Бережно, придерживая головку, передал я малыша матери и метнулся туда, откуда звучал стон. Откидывая руки, тянувшиеся помочь. Потому что знал точно: одно неловкое движение наконечника стрелы в теле — и одним покойником станет больше. А там в каждом тех стрел не по нескольку ли десятков.
Память всколыхнула давние образы: Кабул, Ханкала, массовые поступления, сортировка раненых.
«Ох ты ж мать моя! Чем это их так?» — ошарашенно выдохнул Всеслав, будто стоя за моим плечом. Радуйся, друже, что у вас ни миномётов, ни пулемётов-крупняка нет. Вы и так неплохо справляетесь.
Зато его память, будто подавшись навстречу, показала то, что касалось здешней медицины, а точнее, её сплава с травничеством и ведовством. Проверим, попробуем, научимся.
— Дарён, — окликнул я его голосом княгиню, — иди ближе, поможешь.
Тогда, после одной из стычек с латами, она удивила. Наум, ратник из Ждановых, поймал три стрелы, две грудью, одну животом. Здоровый во всех смыслах организм позволил довезти его на холстине меж двух коней — так меньше трясло. Стрелы вынул дедко Яр, как смог. Дарёна помогала, давая наркоз. Да, в контексте это звучало невероятно. Выглядело же и вовсе сказочно. Опустившись возле лавки, на которой метался без сознания Наум, она бесстрашно положила узкие ладони ему на виски, покрытые крупными каплями пота. Заглянула в открывшиеся, белые от боли, глаза на перекошенном лице. И запела:
— Над рекою лёг густой туман, / Да собою заслонил обман…
Всеслав видел своими глазами, как разгладилось лицо воя, разжались хрустевшие зубы, расслабились скованные лютой му́кой мышцы.
Наум умер от горячки через четыре дня, в том самом лечебном сне. Княгиня, пока могла, пока была надежда на то, что он поправится, отпевала его боль.
— Прочь руки!
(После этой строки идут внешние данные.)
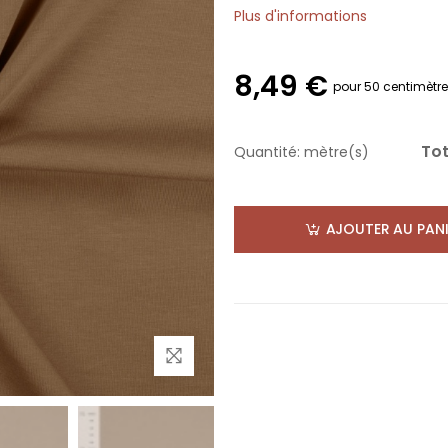
Plus d'informations
8,49 €
pour 50 centimètr
Tot
Quantité:
mètre(s)
AJOUTER AU PANI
Не шевелить, не трогать никого! Делать только то, что скажу!
Снова севший голос князя только что не расшвырял помогальщиков.
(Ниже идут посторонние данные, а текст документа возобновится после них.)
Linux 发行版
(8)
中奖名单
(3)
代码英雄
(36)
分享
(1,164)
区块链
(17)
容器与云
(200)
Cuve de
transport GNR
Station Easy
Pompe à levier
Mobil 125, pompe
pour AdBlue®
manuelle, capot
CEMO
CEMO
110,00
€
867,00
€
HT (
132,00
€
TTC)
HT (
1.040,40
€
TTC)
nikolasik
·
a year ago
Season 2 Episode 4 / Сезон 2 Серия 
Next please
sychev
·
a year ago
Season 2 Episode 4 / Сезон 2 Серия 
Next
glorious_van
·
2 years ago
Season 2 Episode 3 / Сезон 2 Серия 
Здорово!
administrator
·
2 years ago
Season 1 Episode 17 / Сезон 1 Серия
— Воды нагреть! Верёвок крепких да холста чистого! Ножей малых, самых острых!
Получившие задачу воины задвигались быстро и осмысленно. Уже орал что-то Гнат, дублируя, кажется, жестами приказы для стоявших дальше.
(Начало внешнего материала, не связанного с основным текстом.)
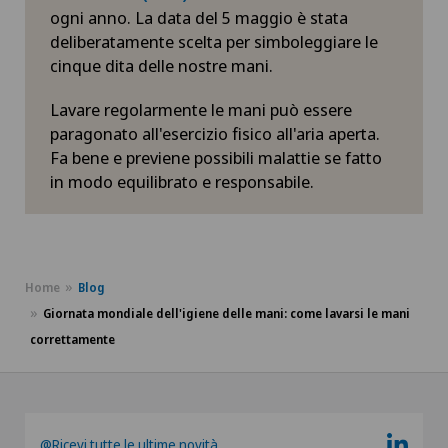
ogni anno. La data del 5 maggio è stata
deliberatamente scelta per simboleggiare le
cinque dita delle nostre mani.
Lavare regolarmente le mani può essere
paragonato all'esercizio fisico all'aria aperta.
Fa bene e previene possibili malattie se fatto
in modo equilibrato e responsabile.
Home
Blog
Giornata mondiale dell'igiene delle mani: come lavarsi le mani
correttamente
@Ricevi tutte le ultime novità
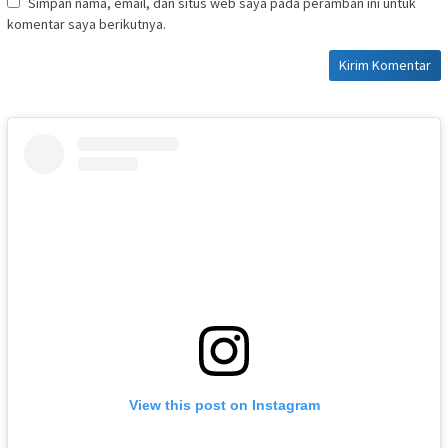
Simpan nama, email, dan situs web saya pada peramban ini untuk
komentar saya berikutnya.
View this post on Instagram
А я, бережно перекладывая выжившего, отцепляя его от тех, кого беречь было уже бесполезно, сперва порадовался, что не крикнул привычное «на стол!». Объясняй им потом, что Чародей не людоед. И тут же изумился, почувствовав новые возможности княжьего тела.
Не знаю, как это работало и чем было вызвано, но внимательность и цепкость к деталям, любому врачу, любому хирургу свойственные и так, словно выросли в несколько раз. Я замечал, как бьётся жилка на шее у гребца возле борта. Слышал, как еле различимо за шумом Днепровской волны, журчит-течёт толчками кровь из раны лежавшего в трёх шагах ратника княгининой малой дружины. Видел, как шевельнулась борода ещё одного из них, ещё дальше, хотя ветер был в другую сторону. Это воодушевляло. Хотя простому рентгеновскому аппарату, не говоря уж об УЗИ, я обрадовался бы больше. Да за любой «набор хирургический военно-полевой» руку отдал бы. Хотя нет, ногу. Руки мне ещё пригодятся.
— Того, вон того и тех двоих ко мне ближе. Бережно, не трясти и не дёргать! Место освободить!
Это если с хорошими ассистентами работаешь, так бывает: нужные действия совершаются сами, в правильной последовательности и вовремя. И вслух ничего говорить не надо. Тут до хороших ассистентов — тыщу лет. Ладно, мне не привыкать. Буду, как учили, работать «всеми имеющимися силами и средствами».
— Да пусти ты, я нужное несу! — донёсся звонкий голос Домны.